> _PROBLEM 1_
Answer each question using the article on statins and herpes zoster.
(a) Which journal published the study?
(b) From which data source were the study's subjects drawn?
(c) What time frame did the study cover?
> _PROBLEM 2_
Name every fellowship that the article on statins and herpes zoster lists as a coauthor funding source.
> _PROBLEM 3_
Extend the article on statins and herpes zoster by writing what comes after its final sentence.

> _EXTRACTED TEXT_
----

Three coauthors disclosed individual funding sources: the Wellcome Trust/Royal Society Sir Henry Dale fellowship, the Senior Wellcome Fellowship in Clinical Science, and the National Institute for Health Research Clinician Scientist fellowship. The authors did not report any relevant financial disclosures.
Exposure to statins can significantly increase the odds of developing herpes zoster (HZ), according to a study published in the British Journal of Dermatology.
“The mechanisms by which statins may increase the risk of HZ are not established. As statins are commonly prescribed worldwide, any adverse effects may have substantial public health implications,” wrote Anthony Matthews of the London School of Hygiene and Tropical Medicine, and his colleagues. “An increased risk of HZ would not only have an impact on the quality of life of affected patients, but could also add to the burden on health services, given the high cost of treatment for PHN [postherpetic neuralgia].”
Subjects for this matched, case-control study were drawn from the U.K. Clinical Practice Research Datalink, with adults aged 18 years and over with HZ identified and linked with their corresponding data in the Hospital Episode Statistics database in the time frame of Jan. 1, 2000, through Dec. 31, 2011.

----

> _AVAILABLE DATA_
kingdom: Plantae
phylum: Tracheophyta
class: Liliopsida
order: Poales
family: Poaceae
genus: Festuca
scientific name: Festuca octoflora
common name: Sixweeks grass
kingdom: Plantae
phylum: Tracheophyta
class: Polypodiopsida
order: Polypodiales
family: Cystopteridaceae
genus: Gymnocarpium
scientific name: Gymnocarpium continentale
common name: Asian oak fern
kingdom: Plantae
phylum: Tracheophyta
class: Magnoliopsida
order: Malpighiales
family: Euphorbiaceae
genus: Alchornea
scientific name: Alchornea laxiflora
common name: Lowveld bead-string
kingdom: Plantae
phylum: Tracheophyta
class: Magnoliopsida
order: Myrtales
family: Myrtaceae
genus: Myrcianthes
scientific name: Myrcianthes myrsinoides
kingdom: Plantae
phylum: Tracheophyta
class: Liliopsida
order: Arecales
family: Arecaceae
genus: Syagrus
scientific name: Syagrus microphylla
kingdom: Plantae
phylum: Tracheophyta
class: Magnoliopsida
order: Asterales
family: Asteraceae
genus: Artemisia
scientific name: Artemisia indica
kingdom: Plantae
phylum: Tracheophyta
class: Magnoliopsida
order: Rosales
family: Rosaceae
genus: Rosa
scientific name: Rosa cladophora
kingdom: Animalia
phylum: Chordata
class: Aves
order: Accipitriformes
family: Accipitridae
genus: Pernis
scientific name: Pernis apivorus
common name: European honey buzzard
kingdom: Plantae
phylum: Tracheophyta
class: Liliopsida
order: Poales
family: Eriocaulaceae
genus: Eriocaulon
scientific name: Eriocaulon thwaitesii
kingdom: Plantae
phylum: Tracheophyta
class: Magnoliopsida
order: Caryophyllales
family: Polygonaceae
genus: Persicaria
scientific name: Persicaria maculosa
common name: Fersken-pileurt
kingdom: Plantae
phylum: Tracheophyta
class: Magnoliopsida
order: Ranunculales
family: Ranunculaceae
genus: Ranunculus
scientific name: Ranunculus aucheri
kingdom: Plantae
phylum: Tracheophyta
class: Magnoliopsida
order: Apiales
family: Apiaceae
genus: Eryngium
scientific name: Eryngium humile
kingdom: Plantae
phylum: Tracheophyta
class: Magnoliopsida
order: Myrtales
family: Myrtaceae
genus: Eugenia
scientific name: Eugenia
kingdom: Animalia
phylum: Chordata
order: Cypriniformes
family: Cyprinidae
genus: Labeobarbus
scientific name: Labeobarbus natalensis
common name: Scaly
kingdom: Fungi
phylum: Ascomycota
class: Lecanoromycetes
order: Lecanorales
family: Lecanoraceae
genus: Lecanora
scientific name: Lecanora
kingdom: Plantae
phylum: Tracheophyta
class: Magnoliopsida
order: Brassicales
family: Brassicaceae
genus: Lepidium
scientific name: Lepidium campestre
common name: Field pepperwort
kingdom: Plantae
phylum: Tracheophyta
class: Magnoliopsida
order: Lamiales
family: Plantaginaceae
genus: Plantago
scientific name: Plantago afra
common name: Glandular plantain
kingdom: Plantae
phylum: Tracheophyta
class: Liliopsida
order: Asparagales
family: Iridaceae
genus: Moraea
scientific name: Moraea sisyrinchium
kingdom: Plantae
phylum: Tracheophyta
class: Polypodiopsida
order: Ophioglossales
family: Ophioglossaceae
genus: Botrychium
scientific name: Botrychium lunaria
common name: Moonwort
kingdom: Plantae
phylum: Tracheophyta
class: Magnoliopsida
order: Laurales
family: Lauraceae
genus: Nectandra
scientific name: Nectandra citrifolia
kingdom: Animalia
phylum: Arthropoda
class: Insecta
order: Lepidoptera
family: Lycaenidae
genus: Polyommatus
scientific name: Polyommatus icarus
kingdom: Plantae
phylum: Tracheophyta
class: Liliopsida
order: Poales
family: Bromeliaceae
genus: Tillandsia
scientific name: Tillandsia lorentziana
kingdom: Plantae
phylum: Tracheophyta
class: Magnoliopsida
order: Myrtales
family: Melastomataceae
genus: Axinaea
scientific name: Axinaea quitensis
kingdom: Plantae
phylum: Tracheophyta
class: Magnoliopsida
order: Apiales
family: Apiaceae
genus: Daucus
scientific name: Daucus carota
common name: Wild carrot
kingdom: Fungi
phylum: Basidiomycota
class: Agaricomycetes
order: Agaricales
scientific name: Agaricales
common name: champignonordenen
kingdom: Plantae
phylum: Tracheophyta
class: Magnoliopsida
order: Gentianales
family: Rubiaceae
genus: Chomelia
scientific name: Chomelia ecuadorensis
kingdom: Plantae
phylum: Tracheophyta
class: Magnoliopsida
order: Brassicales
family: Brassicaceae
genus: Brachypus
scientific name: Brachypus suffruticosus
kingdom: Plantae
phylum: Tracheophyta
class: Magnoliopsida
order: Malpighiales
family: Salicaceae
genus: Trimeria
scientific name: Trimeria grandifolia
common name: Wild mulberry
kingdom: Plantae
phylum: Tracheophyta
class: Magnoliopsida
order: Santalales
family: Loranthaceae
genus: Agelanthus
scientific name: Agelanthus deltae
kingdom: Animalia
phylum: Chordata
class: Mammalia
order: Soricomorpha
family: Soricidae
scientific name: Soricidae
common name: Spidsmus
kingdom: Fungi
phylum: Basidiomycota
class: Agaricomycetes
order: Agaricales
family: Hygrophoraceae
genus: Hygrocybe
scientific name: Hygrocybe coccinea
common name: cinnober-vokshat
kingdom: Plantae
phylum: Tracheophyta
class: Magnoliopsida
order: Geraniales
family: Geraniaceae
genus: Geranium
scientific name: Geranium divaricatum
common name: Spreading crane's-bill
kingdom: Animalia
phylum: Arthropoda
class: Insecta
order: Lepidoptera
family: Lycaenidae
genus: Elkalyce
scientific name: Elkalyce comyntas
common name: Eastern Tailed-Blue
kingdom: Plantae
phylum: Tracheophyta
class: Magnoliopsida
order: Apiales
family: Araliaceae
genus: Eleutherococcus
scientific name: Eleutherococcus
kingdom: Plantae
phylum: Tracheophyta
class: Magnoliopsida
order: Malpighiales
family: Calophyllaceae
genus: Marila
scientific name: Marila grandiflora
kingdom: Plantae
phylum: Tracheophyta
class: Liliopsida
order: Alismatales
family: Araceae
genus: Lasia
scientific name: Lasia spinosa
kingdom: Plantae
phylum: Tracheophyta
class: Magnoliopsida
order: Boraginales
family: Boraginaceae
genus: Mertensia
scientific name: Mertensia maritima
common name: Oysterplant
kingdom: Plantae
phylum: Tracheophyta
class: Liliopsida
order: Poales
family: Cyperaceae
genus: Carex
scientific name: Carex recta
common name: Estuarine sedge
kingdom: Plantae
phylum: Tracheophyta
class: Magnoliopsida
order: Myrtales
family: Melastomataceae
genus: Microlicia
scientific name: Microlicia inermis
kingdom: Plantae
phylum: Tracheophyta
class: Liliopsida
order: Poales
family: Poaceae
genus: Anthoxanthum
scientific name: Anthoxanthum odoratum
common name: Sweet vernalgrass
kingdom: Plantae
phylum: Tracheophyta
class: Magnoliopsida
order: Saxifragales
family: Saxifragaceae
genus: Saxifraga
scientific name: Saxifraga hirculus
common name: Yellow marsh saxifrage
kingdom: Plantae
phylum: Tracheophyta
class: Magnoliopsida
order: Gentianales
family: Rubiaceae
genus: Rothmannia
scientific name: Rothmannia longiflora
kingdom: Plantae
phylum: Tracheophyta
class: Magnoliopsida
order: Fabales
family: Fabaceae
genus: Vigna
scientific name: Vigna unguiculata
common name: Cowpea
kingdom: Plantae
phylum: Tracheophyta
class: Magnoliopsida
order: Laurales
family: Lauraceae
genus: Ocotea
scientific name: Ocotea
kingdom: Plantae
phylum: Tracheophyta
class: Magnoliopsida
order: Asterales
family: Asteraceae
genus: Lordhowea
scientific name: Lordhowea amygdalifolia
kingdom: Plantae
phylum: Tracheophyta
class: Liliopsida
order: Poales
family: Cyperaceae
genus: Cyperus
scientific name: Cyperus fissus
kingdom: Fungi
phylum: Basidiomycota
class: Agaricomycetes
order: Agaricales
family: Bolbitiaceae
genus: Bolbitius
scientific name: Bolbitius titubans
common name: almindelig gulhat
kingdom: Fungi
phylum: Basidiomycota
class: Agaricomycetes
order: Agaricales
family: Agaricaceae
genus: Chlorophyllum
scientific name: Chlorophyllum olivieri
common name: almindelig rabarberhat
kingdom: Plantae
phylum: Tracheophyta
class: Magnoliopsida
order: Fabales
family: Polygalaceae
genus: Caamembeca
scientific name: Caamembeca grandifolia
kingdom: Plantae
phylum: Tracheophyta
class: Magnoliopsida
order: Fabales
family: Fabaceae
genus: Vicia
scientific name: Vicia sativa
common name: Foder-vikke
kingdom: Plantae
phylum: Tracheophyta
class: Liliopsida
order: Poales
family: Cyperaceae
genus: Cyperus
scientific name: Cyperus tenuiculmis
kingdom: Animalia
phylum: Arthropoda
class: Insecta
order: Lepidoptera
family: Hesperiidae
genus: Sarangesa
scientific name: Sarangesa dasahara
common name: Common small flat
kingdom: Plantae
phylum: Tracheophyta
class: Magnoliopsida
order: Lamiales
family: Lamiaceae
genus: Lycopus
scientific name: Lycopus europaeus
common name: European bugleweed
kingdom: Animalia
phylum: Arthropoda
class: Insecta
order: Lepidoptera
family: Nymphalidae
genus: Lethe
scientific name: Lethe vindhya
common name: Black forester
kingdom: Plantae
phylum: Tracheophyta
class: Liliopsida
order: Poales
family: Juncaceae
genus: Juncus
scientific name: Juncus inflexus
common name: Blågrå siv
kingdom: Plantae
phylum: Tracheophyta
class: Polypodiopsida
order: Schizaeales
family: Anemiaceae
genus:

----

> _TASK RESPONSE 1_
(a) The British Journal of Dermatology.
(b) The U.K. Clinical Practice Research Datalink.
(c) Jan. 1, 2000, through Dec. 31, 2011.

> _TASK RESPONSE 2_
- The Wellcome Trust/Royal Society Sir Henry Dale fellowship
- The Senior Wellcome Fellowship in Clinical Science
- The National Institute for Health Research Clinician Scientist fellowship

> _TASK RESPONSE 3_
Each subject was matched with no more than four control patients – all of whom had no prior history of HZ or PHN – selected from the same databases. Matching was based on the following criteria: subject’s general practitioner (GP) practice, age (within 1 year of the HZ patient), sex, and lack of prior statin exposure. Ultimately 144,959 subjects were matched with 549,336 controls (Br J Dermatol. 2016 Dec;175[6]:1183-94).
The primary outcome was defined as incident diagnoses of HZ, which was measured via odds ratios (ORs) calculated from conditional logistic regression models and adjusted for any potential confounding factors. In addition, ORs were calculated to “explore the association between the risk of HZ and the dosage of the latest prescription (low, medium, high), stratified by time since last exposure,” the investigators noted.
Results showed an adjusted OR of 1.13 for HZ after any kind of statin treatment, indicating a significant increase in risk. There was also a higher adjusted OR for those who had stopped using statins 12-36 months prior to the study than those whose last exposure was greater than 36 months prior: 1.11 and 1.06, respectively (P less than .001). Those whose current statin usage was “high” had an adjusted OR of 1.27 versus 1.16 for those whose usage was “medium,” and 1.14 for those whose usage was “low” (P less than .001).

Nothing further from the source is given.